The problem:
Only the pictures are to be left out; return the rest of the data exactly as it stands.

Start of Records shown

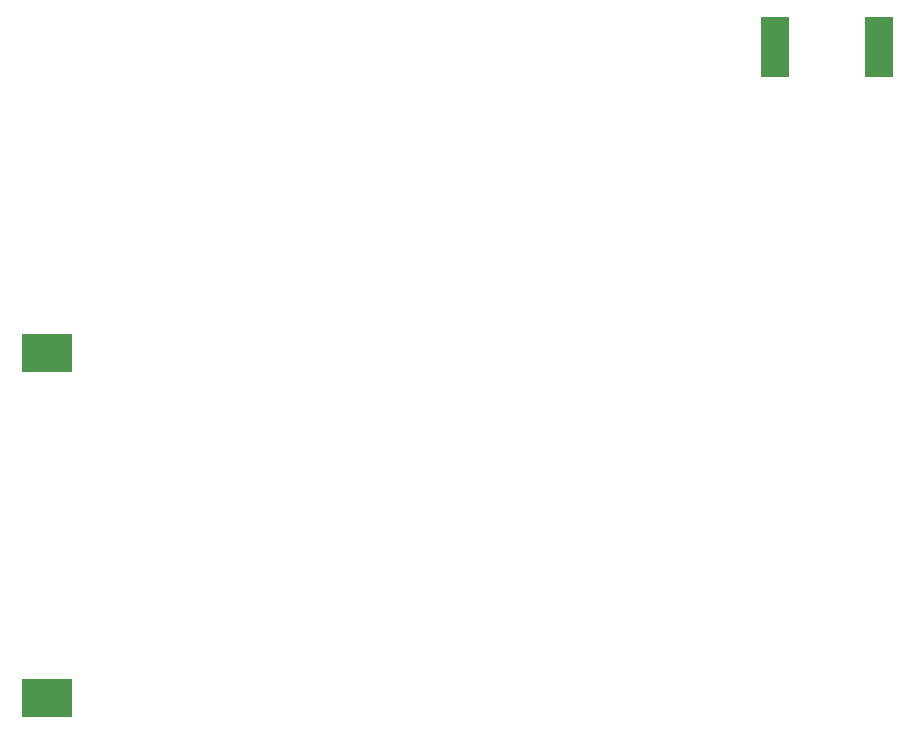
<source format=gbp>
G04 #@! TF.GenerationSoftware,KiCad,Pcbnew,9.0.5*
G04 #@! TF.CreationDate,2026-01-31T11:44:17-08:00*
G04 #@! TF.ProjectId,PocketFT8Xcvr,506f636b-6574-4465-9438-586376722e6b,rev?*
G04 #@! TF.SameCoordinates,Original*
G04 #@! TF.FileFunction,Paste,Bot*
G04 #@! TF.FilePolarity,Positive*
%FSLAX46Y46*%
G04 Gerber Fmt 4.6, Leading zero omitted, Abs format (unit mm)*
G04 Created by KiCad (PCBNEW 9.0.5) date 2026-01-31 11:44:17*
%MOMM*%
%LPD*%
G01*
G04 APERTURE LIST*
%ADD10R,2.413000X5.080000*%
%ADD11R,4.318000X3.302000*%
G04 APERTURE END LIST*
D10*
X183537000Y-53460000D03*
X192300000Y-53460000D03*
D11*
X121920000Y-108585000D03*
X121920000Y-79375000D03*
M02*

</source>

End of Records shown

Written answer:
<source format=gbp>
G04 #@! TF.GenerationSoftware,KiCad,Pcbnew,9.0.5*
G04 #@! TF.CreationDate,2026-01-31T11:44:17-08:00*
G04 #@! TF.ProjectId,PocketFT8Xcvr,506f636b-6574-4465-9438-586376722e6b,rev?*
G04 #@! TF.SameCoordinates,Original*
G04 #@! TF.FileFunction,Paste,Bot*
G04 #@! TF.FilePolarity,Positive*
%FSLAX46Y46*%
G04 Gerber Fmt 4.6, Leading zero omitted, Abs format (unit mm)*
G04 Created by KiCad (PCBNEW 9.0.5) date 2026-01-31 11:44:17*
%MOMM*%
%LPD*%
G01*
G04 APERTURE LIST*
%ADD10R,2.413000X5.080000*%
%ADD11R,4.318000X3.302000*%
G04 APERTURE END LIST*
D10*
X183537000Y-53460000D03*
X192300000Y-53460000D03*
D11*
X121920000Y-108585000D03*
X121920000Y-79375000D03*
M02*

</source>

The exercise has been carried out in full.